[Exercise text — start]

Until December, the statements included only one that referenced bullying. For instance, parents were asked to what extent they agreed with the statement: "The school deals well with bullying." But since January, the questionnaire has been beefed up with a view to getting a clearer picture.

Now, parents are asked whether they have been informed of the school's anti-bullying policy, whether they know who to approach in the school if their child experiences bullying, and how confident they are that bullying will be dealt with promptly and effectively.

Similarly, pupils get an opportunity to comment on the clarity of school rules in relation to bullying, whether they have learned about different kinds of bullying and, if they are being bullied, whether they know they can seek help from a teacher or other adult in the school.

Chief Inspector, Dr Harold Hislop, said the Department of Education was committed to tackling bullying in all its forms, and, last year, updated its anti-bullying strategy to include issues such as cyberbullying and racist bullying.

In September, the department also issued guidelines to schools on how to implement their own anti-bullying strategies and advised that all schools should have such strategies in place by this Easter. He said inspectors were keen to capture the views of how schools were dealing with the issue of bullying and as part of the whole-school inspection process, they surveyed parents and students.

"Since January, we have amended the questions relating to bullying which we ask students and parents in order to get a clearer picture of how they perceive their school deals with the problem".

[Exercise text — finish]
[Dataset extract — start]

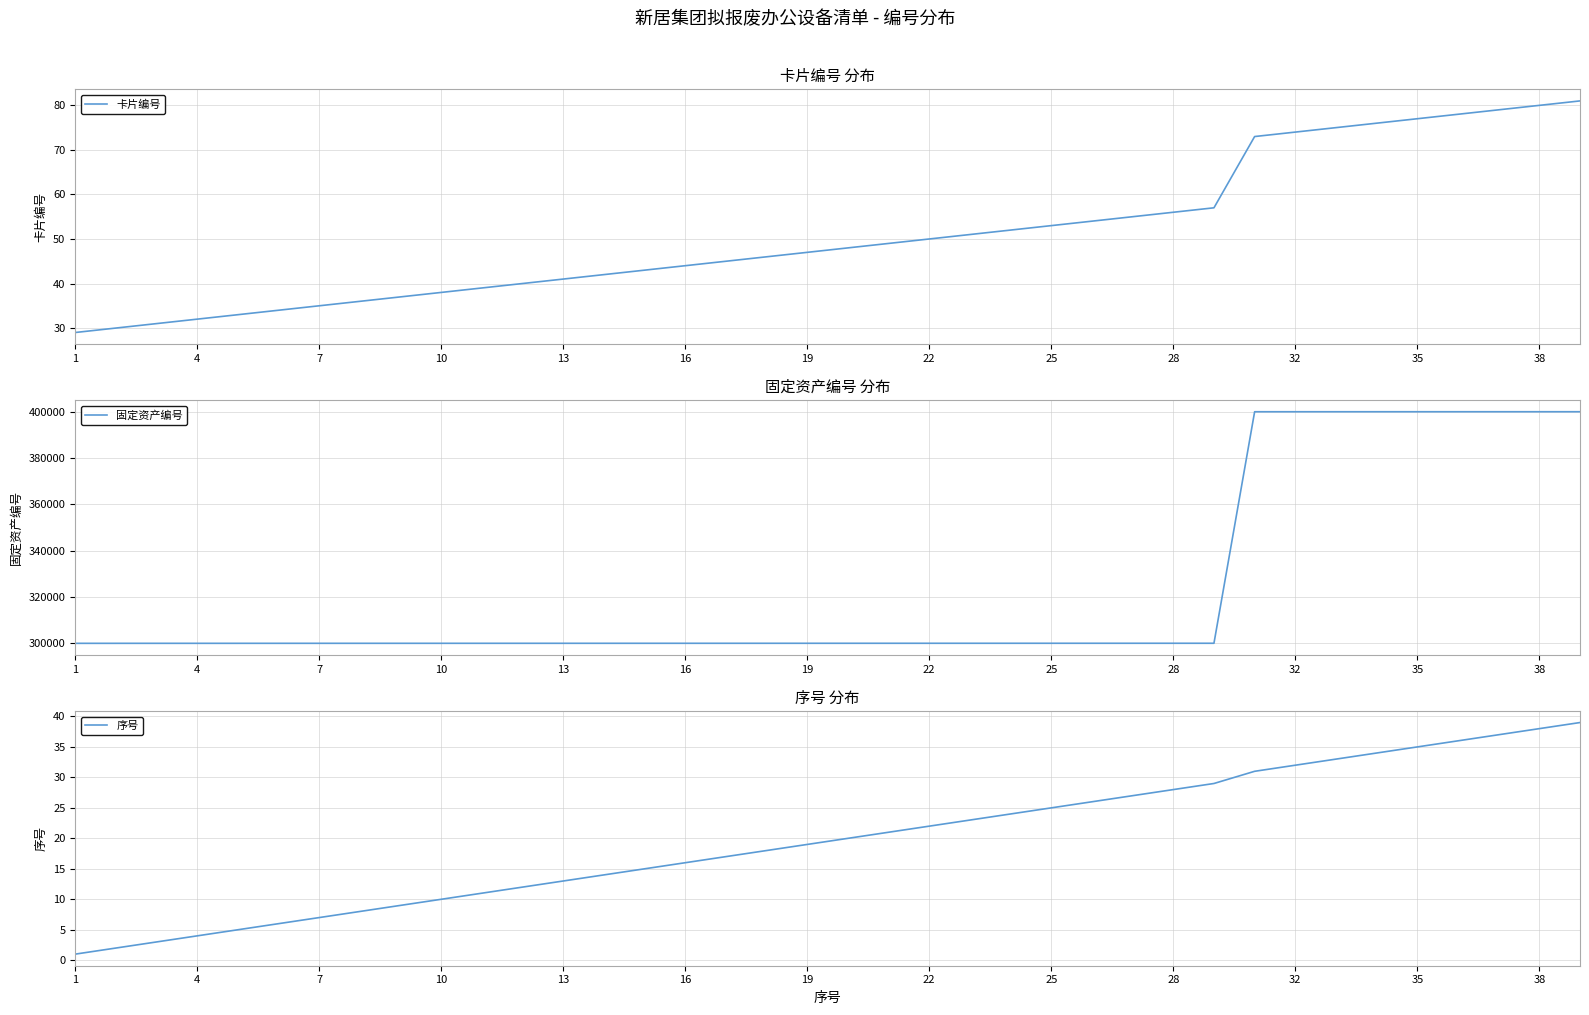

Which series has the largest total across all categories?

固定资产编号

[Dataset extract — finish]

Exercise =>
According to the bullying article above, by when did the department advise that all schools should have their own anti-bullying strategies in place?

Task output =>
By this Easter.